To illustrate, consider the following integer problem:

\[\begin{aligned} z & = 7x_1 + 5x_2 \text{,} \\ \text{subject to: } & x_1 + x_2 + s_1 = 6, \\ & 2x_1 + 5x_2 + s_2 = 23 \\ & x_1,x_2, s_1, s_2 \ge 0 \text{ and integers} \end{aligned}\]

Combining the constraints allow us to represent $x_1$ and $x_2$ in terms of $s_1$ and $s_2$:

\[\begin{aligned} x_1 & = \frac{7}{3} - \frac{5}{3}s_1 + \frac{1}{3}s_2 \\ x_2 & = \frac{11}{3} + \frac{2}{3}s_1 - \frac{1}{3}s_2 \end{aligned}\]

This then let us rewrite our cost function and the two constraints:

\[\begin{aligned} -z - 9s_1 - 34 & = \frac{2}{3} - \frac{2}{3}s_1 - \frac{2}{3}s_2 \\ x_1 + s_1 - s_2 - 2 & = \frac{1}{3} - \frac{2}{3}s_1 - \frac{2}{3}s_2 \\ 5x_2 - 4s_1 + s_2 - 18 & = \frac{1}{3} - \frac{2}{3}s_1 - \frac{2}{3} s_2 \\ \end{aligned}\]

For all three equations, we can see that their left-hand-sides are integers, while their right-hand-sides are less than $\frac{2}{3}$, $\frac{1}{3}$ and $\frac{1}{3}$ respectively.
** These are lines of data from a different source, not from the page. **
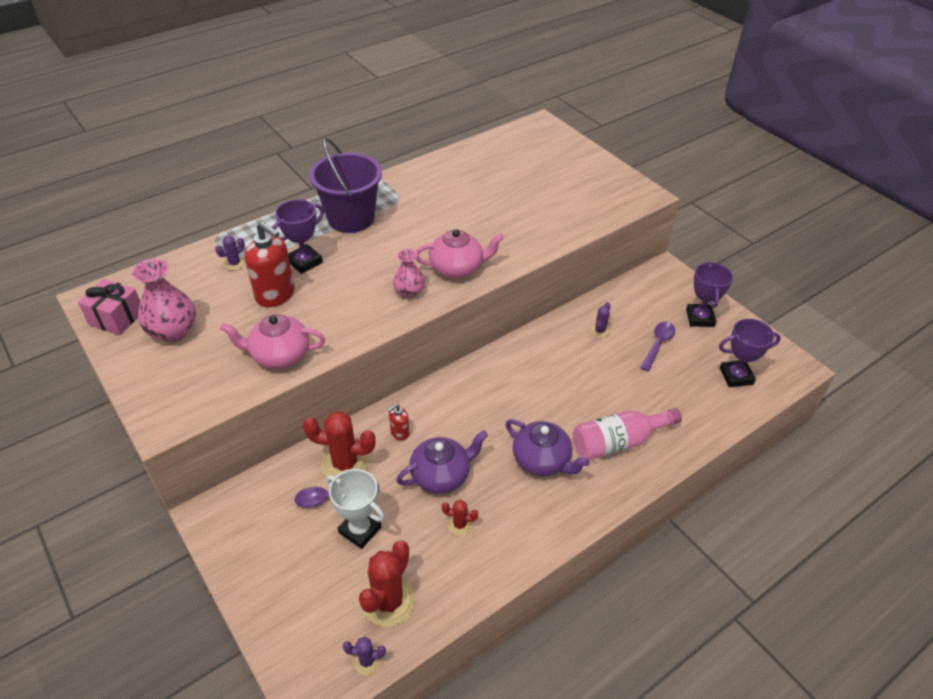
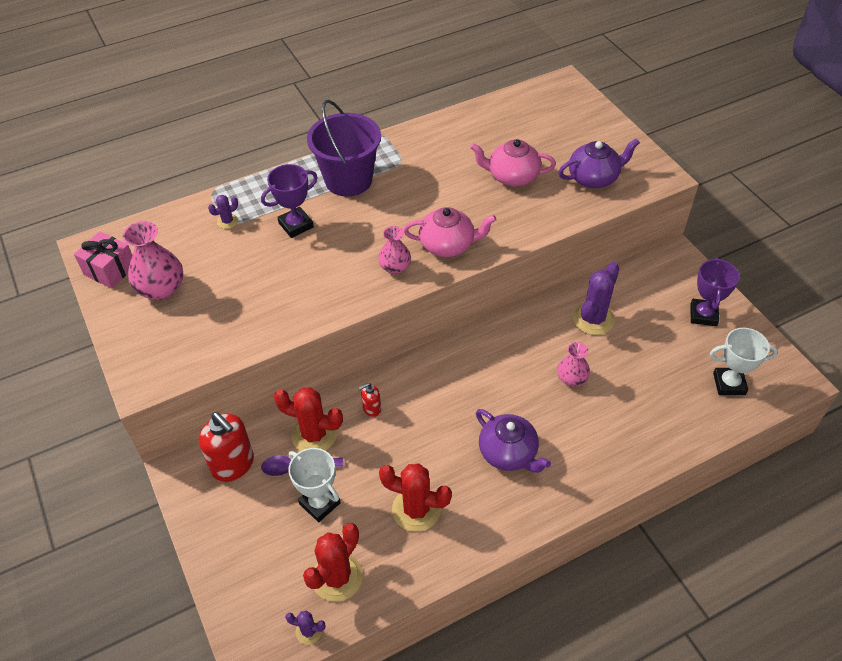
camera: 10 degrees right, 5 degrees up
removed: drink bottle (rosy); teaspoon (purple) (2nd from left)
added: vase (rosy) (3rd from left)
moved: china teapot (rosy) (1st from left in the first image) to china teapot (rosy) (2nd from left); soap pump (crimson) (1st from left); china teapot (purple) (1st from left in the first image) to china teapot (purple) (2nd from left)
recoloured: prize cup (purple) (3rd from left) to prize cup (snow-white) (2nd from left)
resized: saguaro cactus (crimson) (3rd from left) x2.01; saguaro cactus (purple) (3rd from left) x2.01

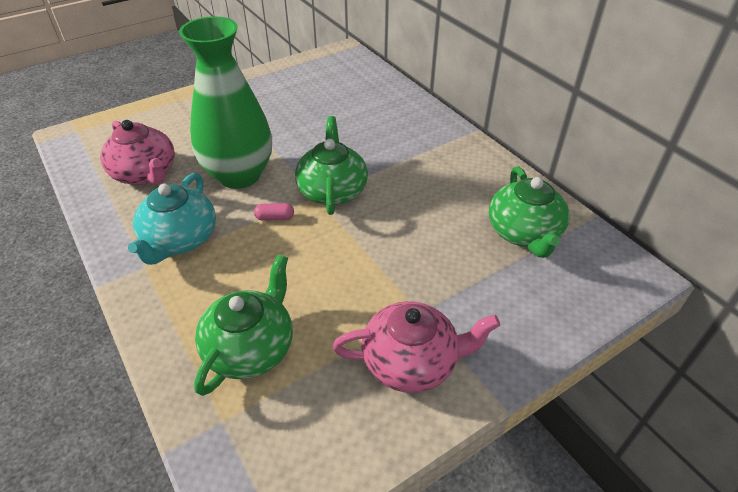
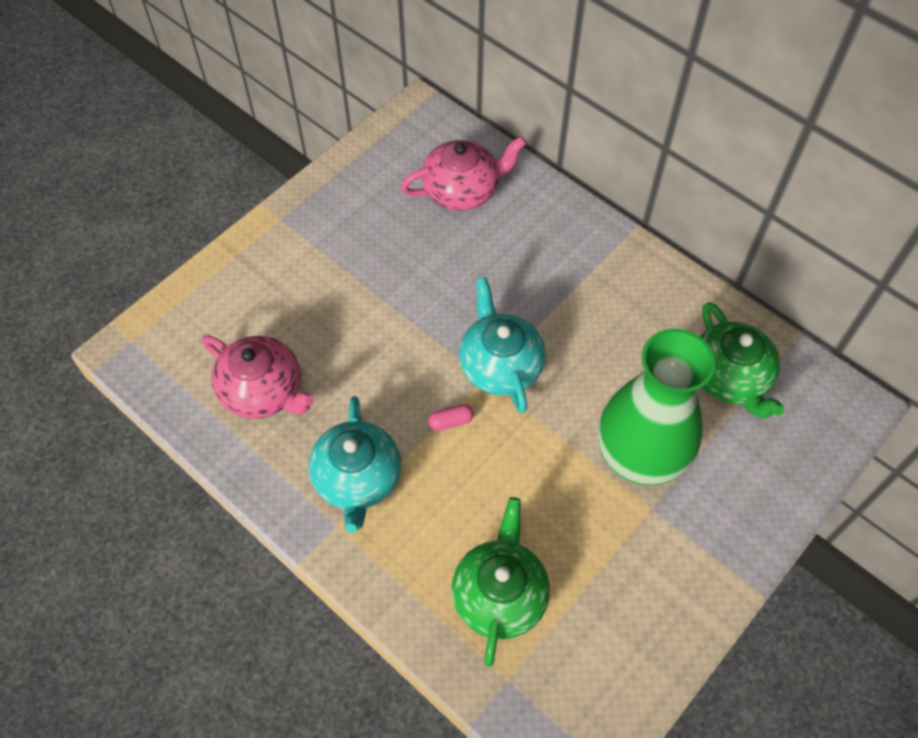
camera: 15 degrees left, 15 degrees up
moved: vase (emerald); china teapot (rosy) (2nd from left)
recoloured: china teapot (emerald) (2nd from left) to china teapot (turquoise) (2nd from left)

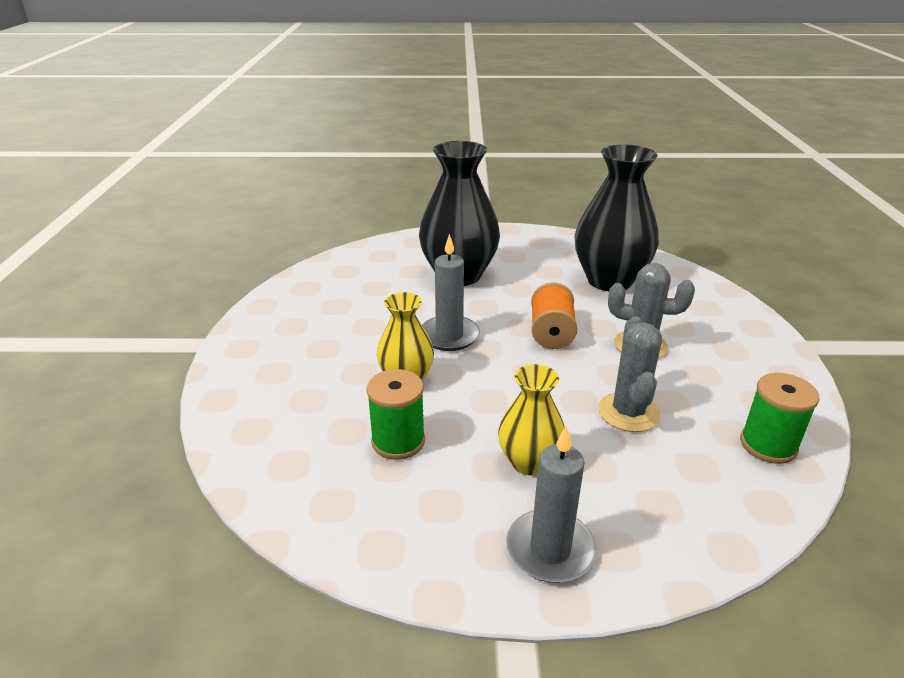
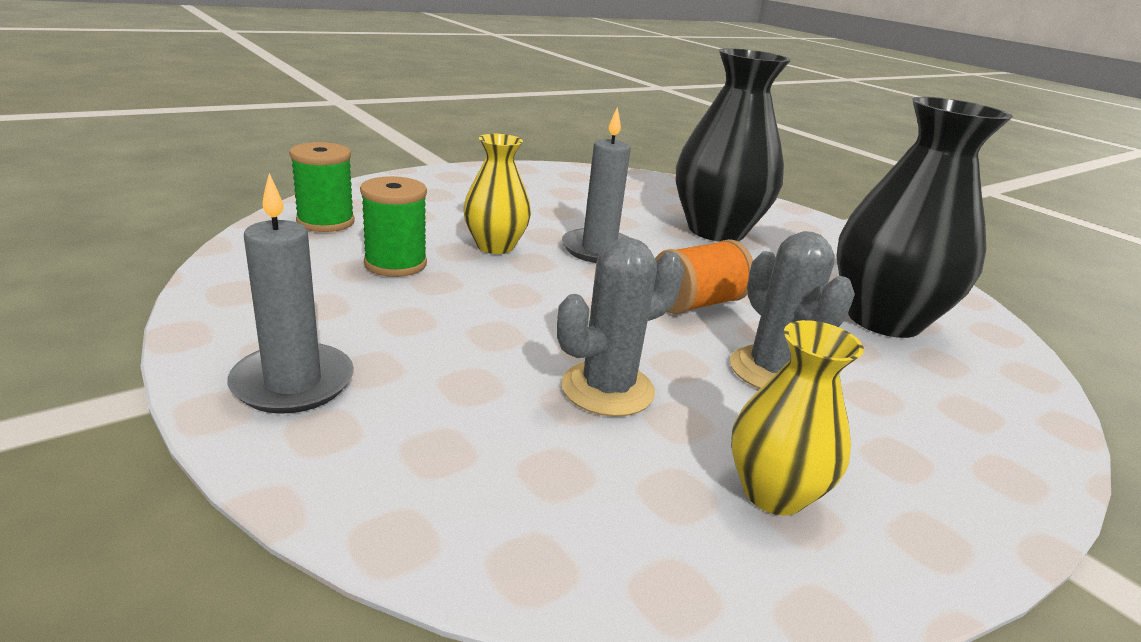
camera: 50 degrees right, 5 degrees down
moved: vase (golden) (2nd from left); reel of thread (emerald) (2nd from left in the first image) to reel of thread (emerald) (1st from left)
Since the two sides are equal for each equation, they thus have to be $0$ or negative integers. This means that we now have two additional constraints (as the last two are identical):

\[\begin{aligned} \frac{2}{3} - \frac{2}{3}s_1 - \frac{2}{3}s_2 - s_4 & = 0 \text{, } \quad s_4 \ge 0 \text{ and integer} \\ \frac{1}{3} - \frac{2}{3}s_1 - \frac{2}{3}s_2 - s_5 & = 0 \text{, } \quad s_5 \ge 0 \text{ and integer} \\ \end{aligned}\]

These two additional constraints are called “cuts”. By adding more and more cuts, we will close in on the optimal integer solution. In practice, the number of cuts required to get to the optimal integer solution tend to be large, causing the algorithm to be inefficient.